> How to complete this task
Go through the lines below and copy each one that holds the string "elbow".

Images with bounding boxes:
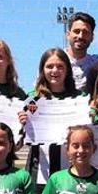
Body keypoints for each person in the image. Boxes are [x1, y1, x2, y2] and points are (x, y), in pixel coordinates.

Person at [25, 48, 81, 185]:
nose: (55, 70)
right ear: (42, 70)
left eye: (60, 66)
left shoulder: (79, 99)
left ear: (67, 70)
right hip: (38, 170)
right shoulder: (32, 98)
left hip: (70, 170)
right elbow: (23, 139)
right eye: (49, 66)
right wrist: (23, 124)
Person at [64, 12, 98, 94]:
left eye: (85, 32)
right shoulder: (54, 62)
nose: (80, 36)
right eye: (76, 31)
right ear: (68, 35)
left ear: (92, 37)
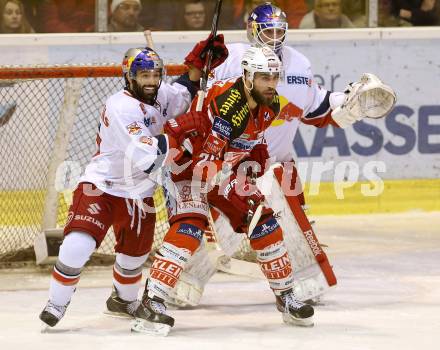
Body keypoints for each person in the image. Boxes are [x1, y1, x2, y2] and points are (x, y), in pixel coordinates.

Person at [168, 1, 396, 309]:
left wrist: (347, 100)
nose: (274, 37)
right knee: (211, 228)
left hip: (276, 162)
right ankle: (187, 279)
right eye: (268, 30)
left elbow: (314, 108)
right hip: (228, 162)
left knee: (291, 223)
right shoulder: (228, 56)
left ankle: (301, 282)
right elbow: (192, 95)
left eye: (279, 30)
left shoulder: (299, 63)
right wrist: (196, 72)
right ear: (252, 30)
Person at [38, 38, 229, 328]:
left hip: (139, 192)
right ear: (129, 77)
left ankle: (123, 301)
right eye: (144, 75)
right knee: (77, 245)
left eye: (155, 74)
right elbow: (150, 159)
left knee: (134, 256)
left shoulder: (161, 92)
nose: (151, 81)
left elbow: (183, 93)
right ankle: (56, 303)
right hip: (102, 185)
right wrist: (183, 129)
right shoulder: (120, 107)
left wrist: (198, 65)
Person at [131, 46, 315, 336]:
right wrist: (226, 178)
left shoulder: (271, 103)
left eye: (274, 77)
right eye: (264, 77)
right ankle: (151, 302)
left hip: (223, 166)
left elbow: (254, 141)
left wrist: (255, 161)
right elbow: (208, 164)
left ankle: (286, 297)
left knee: (264, 223)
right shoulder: (230, 106)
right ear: (248, 76)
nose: (271, 84)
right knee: (189, 230)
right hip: (188, 166)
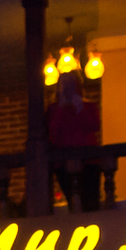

> Written solution
right elbow: (23, 139)
left elbow: (314, 108)
right elbow: (192, 95)
right elbow: (150, 159)
left elbow: (183, 93)
left elbow: (254, 141)
right elbow: (208, 164)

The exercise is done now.